Exercise objective — Present the stretch of the records below from the line containing "pose: elev=75.9 azim=313.0" through the line containing "Dot at: (314, 248)" as a numbered list, omitting any blank lines.

Data records —
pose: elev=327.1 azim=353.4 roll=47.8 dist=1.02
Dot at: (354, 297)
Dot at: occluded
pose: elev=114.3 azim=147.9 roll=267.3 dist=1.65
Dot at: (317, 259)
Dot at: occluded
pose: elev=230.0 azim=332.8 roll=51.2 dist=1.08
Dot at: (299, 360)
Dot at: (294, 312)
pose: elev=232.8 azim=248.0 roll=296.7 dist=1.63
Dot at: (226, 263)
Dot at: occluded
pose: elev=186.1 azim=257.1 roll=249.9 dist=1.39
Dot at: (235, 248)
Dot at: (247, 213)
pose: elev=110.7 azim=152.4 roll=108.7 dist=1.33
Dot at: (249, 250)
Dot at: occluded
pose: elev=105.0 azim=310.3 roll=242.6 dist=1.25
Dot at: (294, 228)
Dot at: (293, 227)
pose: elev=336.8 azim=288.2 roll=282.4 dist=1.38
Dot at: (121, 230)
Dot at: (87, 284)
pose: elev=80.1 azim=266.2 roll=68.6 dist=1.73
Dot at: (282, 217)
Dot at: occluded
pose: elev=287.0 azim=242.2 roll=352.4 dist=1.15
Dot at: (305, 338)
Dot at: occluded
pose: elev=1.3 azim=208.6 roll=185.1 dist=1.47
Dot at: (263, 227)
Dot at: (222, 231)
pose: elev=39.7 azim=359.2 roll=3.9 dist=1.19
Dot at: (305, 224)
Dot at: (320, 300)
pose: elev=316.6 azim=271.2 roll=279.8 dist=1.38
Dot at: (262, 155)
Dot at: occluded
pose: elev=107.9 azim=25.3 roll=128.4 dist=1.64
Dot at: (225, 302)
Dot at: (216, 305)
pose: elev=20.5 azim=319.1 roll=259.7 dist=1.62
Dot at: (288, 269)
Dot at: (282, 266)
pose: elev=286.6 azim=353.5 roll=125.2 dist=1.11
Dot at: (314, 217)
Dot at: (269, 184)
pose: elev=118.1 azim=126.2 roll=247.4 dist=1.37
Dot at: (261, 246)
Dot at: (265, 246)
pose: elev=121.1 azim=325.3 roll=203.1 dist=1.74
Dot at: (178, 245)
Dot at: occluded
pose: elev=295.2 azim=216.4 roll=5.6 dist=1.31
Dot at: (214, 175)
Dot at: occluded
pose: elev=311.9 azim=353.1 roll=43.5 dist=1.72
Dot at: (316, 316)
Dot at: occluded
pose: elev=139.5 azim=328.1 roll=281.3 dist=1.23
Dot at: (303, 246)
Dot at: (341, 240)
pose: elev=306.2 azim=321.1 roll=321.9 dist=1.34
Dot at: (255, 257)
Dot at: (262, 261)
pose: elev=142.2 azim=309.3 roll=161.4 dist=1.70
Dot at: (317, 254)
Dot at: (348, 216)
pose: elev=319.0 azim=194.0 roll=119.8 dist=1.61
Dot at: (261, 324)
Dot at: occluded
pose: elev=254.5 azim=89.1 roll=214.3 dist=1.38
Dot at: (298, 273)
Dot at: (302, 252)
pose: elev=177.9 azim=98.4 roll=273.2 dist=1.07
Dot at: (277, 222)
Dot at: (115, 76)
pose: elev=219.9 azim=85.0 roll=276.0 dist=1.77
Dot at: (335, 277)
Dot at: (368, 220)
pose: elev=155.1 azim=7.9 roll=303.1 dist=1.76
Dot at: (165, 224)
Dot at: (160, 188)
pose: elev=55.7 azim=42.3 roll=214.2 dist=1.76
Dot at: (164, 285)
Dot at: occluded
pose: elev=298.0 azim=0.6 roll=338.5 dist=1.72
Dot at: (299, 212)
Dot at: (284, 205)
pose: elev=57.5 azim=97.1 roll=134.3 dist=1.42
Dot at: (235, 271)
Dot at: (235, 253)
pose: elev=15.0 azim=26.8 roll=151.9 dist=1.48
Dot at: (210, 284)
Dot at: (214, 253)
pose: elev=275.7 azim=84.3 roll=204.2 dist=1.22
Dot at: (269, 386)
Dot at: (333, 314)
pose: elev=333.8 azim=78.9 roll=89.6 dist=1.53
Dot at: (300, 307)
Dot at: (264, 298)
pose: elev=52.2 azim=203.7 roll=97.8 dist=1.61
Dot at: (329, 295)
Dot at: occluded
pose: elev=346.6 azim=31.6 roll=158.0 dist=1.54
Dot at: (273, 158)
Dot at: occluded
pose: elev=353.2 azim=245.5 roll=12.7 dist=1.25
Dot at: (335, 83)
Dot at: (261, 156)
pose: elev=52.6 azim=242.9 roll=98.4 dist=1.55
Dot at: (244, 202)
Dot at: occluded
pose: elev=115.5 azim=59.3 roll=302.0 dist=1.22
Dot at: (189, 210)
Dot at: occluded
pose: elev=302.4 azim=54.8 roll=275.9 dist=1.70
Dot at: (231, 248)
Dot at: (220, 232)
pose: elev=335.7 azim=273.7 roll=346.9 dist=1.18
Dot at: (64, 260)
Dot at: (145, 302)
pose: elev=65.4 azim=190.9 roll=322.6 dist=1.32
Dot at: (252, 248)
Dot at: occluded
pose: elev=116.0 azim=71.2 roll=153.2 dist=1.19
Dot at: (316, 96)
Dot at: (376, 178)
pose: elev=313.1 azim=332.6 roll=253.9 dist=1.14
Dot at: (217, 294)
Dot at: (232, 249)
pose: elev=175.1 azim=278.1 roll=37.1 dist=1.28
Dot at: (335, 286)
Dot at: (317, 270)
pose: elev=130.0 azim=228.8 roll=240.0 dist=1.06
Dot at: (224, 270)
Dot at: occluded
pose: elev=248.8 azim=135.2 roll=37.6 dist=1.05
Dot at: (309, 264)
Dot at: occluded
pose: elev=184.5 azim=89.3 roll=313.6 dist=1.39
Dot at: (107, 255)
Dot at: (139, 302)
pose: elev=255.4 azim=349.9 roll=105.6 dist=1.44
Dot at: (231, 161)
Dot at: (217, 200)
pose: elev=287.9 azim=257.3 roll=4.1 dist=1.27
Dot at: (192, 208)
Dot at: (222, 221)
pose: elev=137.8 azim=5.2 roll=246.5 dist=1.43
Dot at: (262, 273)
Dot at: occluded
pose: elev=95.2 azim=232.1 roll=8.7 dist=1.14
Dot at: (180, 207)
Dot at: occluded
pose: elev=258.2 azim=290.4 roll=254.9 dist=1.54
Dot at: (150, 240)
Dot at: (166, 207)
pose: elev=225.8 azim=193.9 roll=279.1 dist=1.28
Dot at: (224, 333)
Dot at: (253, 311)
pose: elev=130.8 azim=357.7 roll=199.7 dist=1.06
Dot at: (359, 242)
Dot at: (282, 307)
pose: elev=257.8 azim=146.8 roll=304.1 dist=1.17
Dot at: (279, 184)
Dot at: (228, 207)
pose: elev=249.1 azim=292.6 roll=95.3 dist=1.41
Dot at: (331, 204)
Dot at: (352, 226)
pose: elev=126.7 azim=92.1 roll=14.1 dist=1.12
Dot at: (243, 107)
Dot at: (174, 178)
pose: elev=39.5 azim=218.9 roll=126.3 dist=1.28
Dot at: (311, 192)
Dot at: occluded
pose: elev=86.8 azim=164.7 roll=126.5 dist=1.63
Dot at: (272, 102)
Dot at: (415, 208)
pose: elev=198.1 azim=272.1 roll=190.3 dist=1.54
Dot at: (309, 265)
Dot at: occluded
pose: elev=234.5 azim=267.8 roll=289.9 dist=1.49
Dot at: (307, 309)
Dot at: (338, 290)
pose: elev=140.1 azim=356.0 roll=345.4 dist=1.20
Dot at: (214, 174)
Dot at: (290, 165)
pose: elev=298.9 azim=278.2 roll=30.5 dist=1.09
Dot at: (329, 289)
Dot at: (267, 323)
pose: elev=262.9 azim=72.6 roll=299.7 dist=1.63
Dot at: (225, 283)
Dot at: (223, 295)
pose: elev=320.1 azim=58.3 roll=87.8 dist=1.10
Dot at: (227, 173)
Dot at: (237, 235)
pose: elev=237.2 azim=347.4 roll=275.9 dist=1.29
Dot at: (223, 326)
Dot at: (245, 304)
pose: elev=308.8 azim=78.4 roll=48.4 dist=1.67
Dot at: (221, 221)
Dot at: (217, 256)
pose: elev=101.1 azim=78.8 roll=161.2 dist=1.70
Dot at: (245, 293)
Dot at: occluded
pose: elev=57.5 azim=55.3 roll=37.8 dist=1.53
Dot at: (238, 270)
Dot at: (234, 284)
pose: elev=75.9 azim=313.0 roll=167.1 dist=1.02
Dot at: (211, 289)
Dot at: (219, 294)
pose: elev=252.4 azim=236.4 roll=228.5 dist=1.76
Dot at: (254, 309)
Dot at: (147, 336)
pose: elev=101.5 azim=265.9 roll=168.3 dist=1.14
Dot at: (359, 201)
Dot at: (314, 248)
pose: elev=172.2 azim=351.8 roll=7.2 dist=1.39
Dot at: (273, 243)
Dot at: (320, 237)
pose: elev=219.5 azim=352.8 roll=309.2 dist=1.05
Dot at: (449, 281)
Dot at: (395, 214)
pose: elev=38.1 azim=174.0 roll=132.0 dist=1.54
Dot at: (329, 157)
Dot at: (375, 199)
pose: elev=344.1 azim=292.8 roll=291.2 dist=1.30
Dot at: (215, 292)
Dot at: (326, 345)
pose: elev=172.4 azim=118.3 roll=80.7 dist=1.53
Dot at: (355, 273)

Full output —
1. pose: elev=75.9 azim=313.0 roll=167.1 dist=1.02
2. Dot at: (211, 289)
3. Dot at: (219, 294)
4. pose: elev=252.4 azim=236.4 roll=228.5 dist=1.76
5. Dot at: (254, 309)
6. Dot at: (147, 336)
7. pose: elev=101.5 azim=265.9 roll=168.3 dist=1.14
8. Dot at: (359, 201)
9. Dot at: (314, 248)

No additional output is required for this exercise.